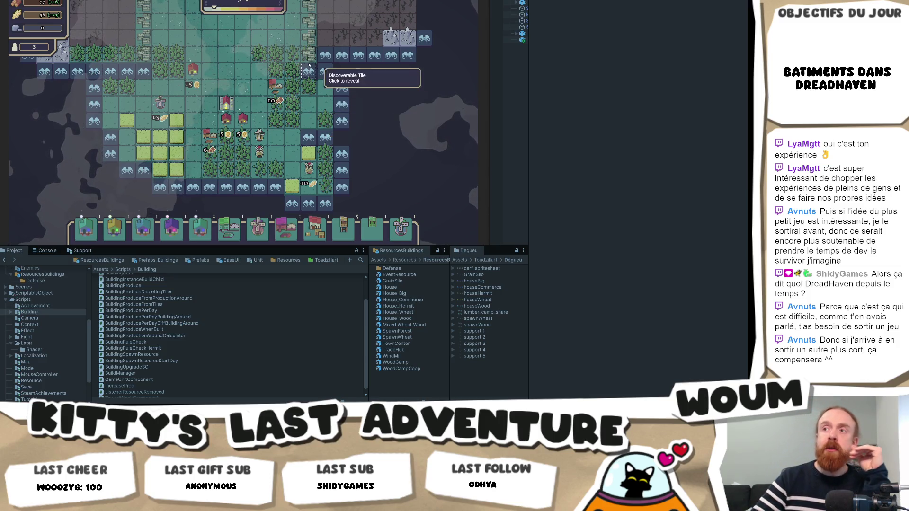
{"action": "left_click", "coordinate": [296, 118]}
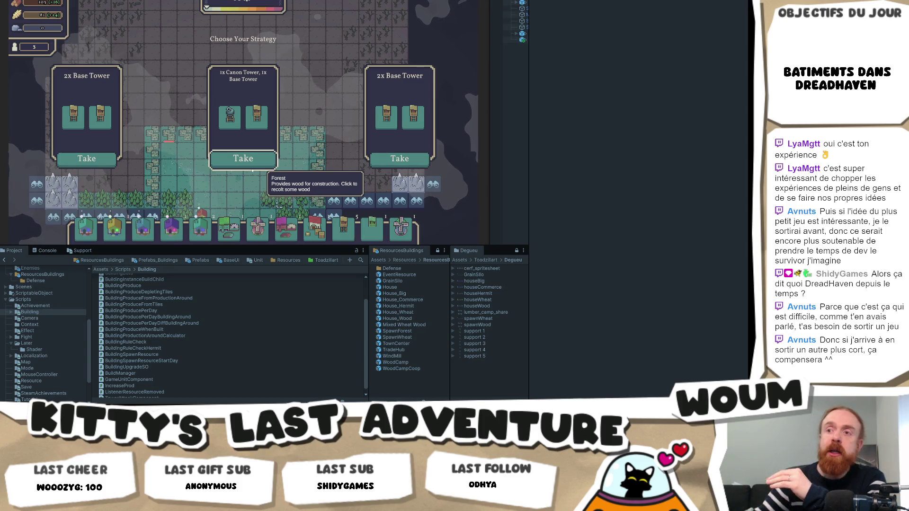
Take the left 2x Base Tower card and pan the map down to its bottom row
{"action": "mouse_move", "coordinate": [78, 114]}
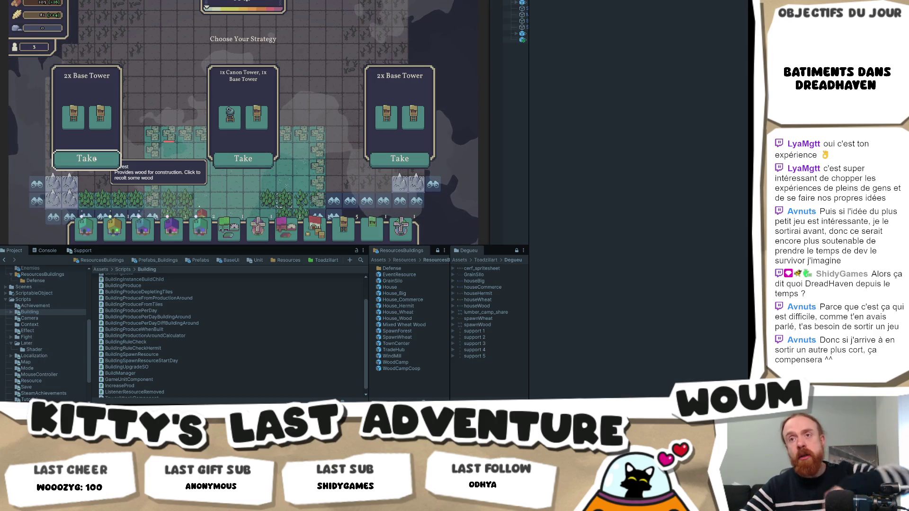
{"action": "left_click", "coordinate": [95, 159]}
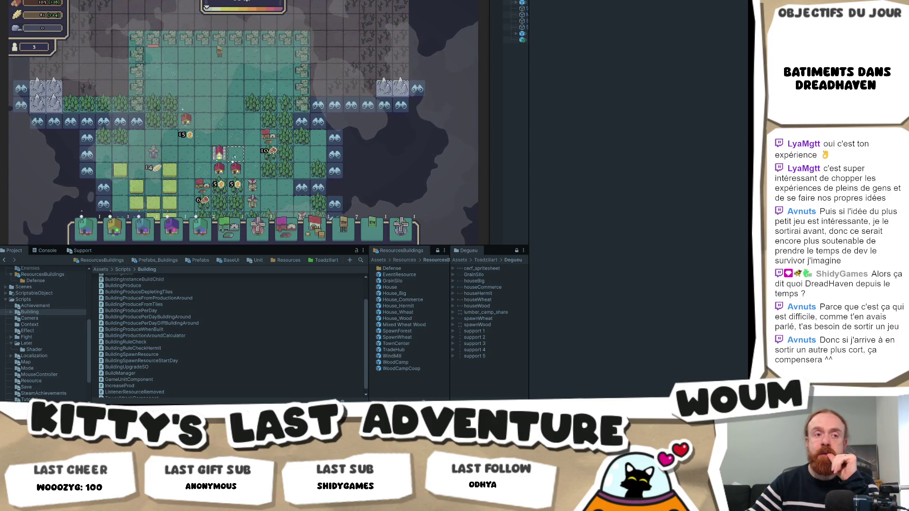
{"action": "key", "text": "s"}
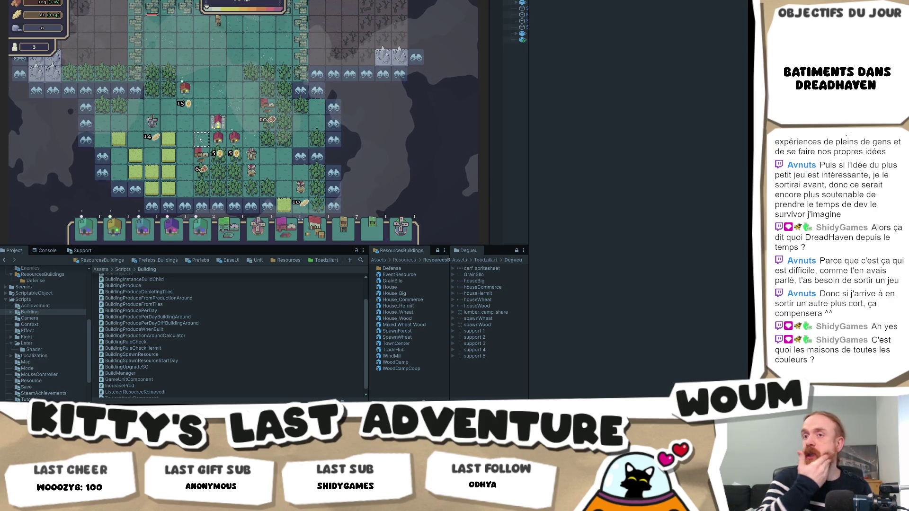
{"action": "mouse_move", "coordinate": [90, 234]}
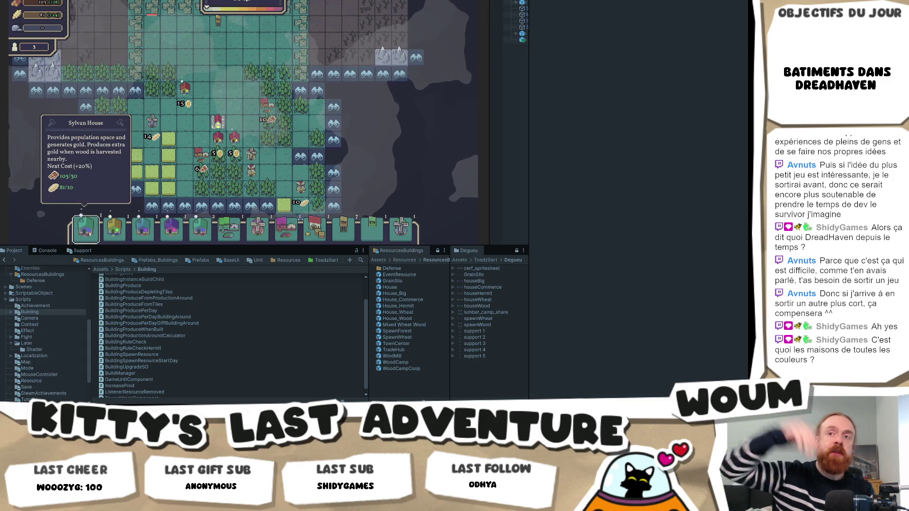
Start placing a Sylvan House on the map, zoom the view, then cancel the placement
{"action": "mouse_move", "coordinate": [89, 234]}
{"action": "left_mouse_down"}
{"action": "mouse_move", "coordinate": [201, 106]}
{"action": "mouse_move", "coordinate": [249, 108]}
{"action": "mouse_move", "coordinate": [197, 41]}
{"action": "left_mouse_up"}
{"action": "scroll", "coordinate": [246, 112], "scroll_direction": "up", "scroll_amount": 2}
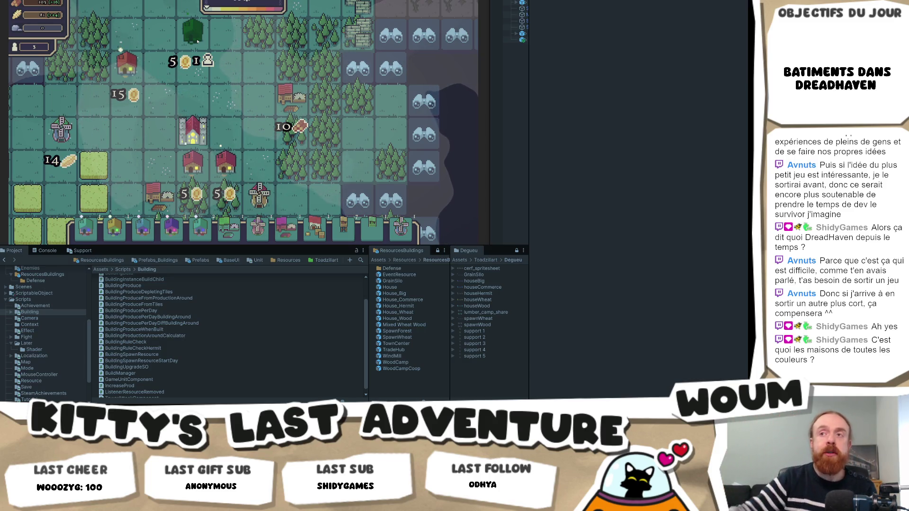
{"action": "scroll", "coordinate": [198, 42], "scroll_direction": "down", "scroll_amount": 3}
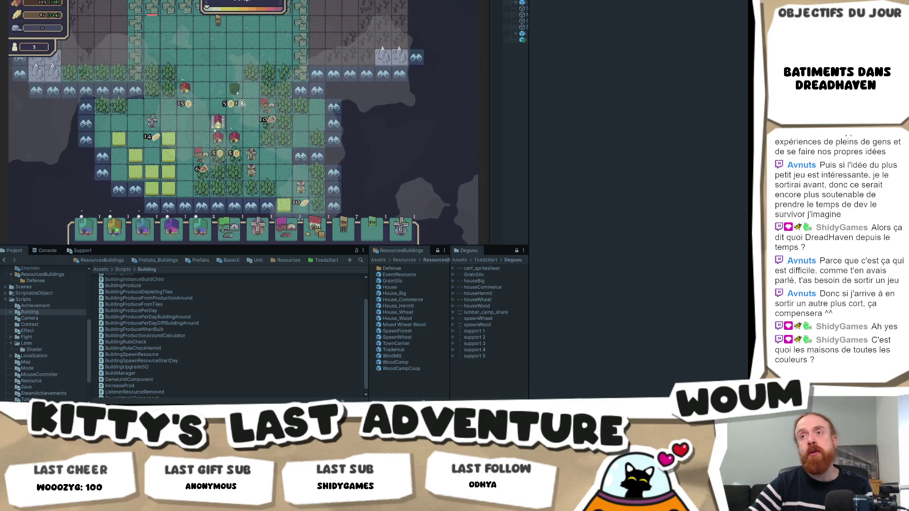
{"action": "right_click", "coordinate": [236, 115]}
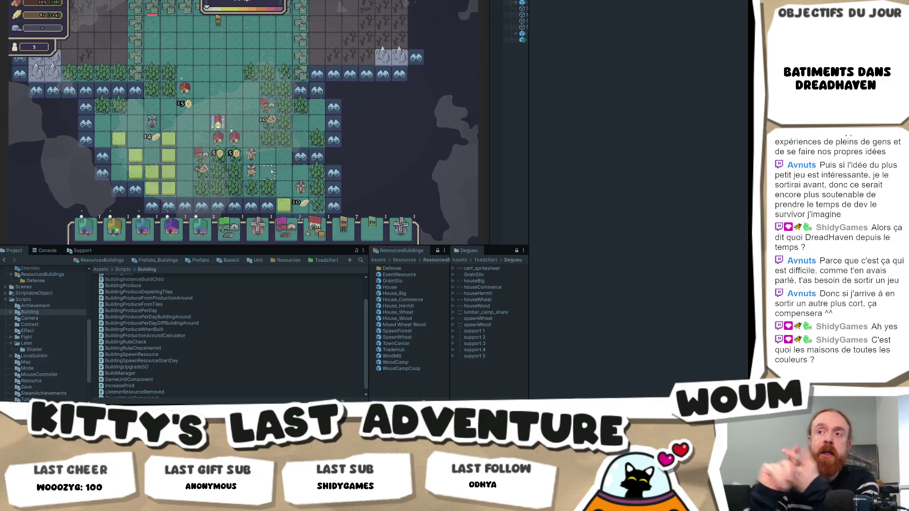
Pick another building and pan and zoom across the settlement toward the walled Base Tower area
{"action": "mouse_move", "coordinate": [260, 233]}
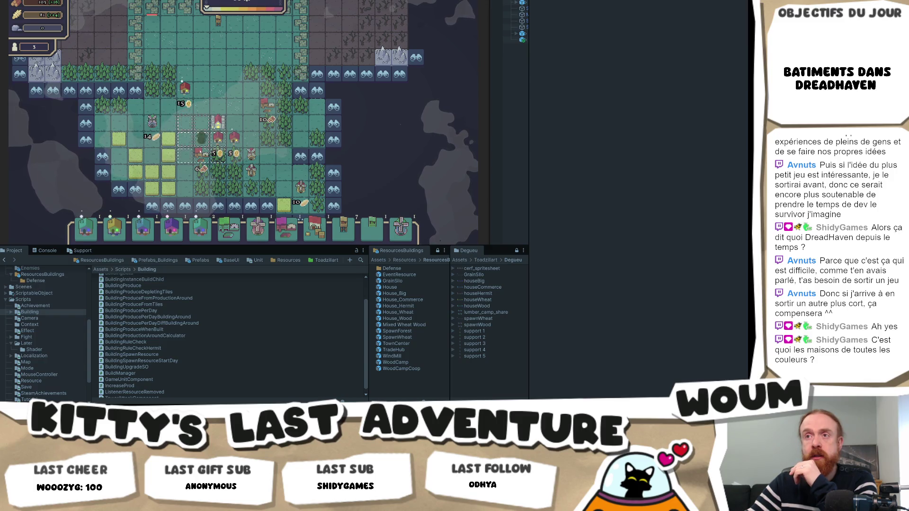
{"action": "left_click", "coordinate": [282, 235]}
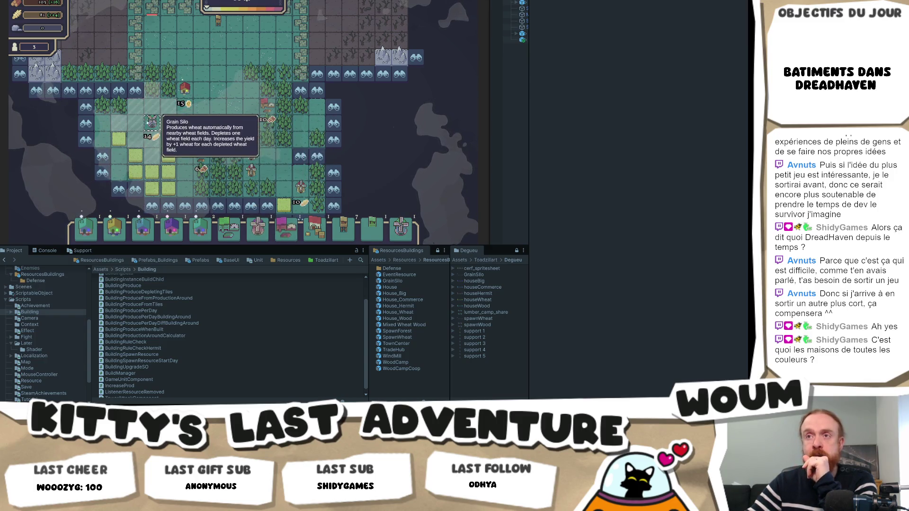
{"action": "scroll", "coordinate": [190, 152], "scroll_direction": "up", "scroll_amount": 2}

** EXERCISE GOAL **
Gather, from the listing above, every line carrying the word "Tower".

** EXERCISE RESPONSE **
Take the left 2x Base Tower card and pan the map down to its bottom row
Pick another building and pan and zoom across the settlement toward the walled Base Tower area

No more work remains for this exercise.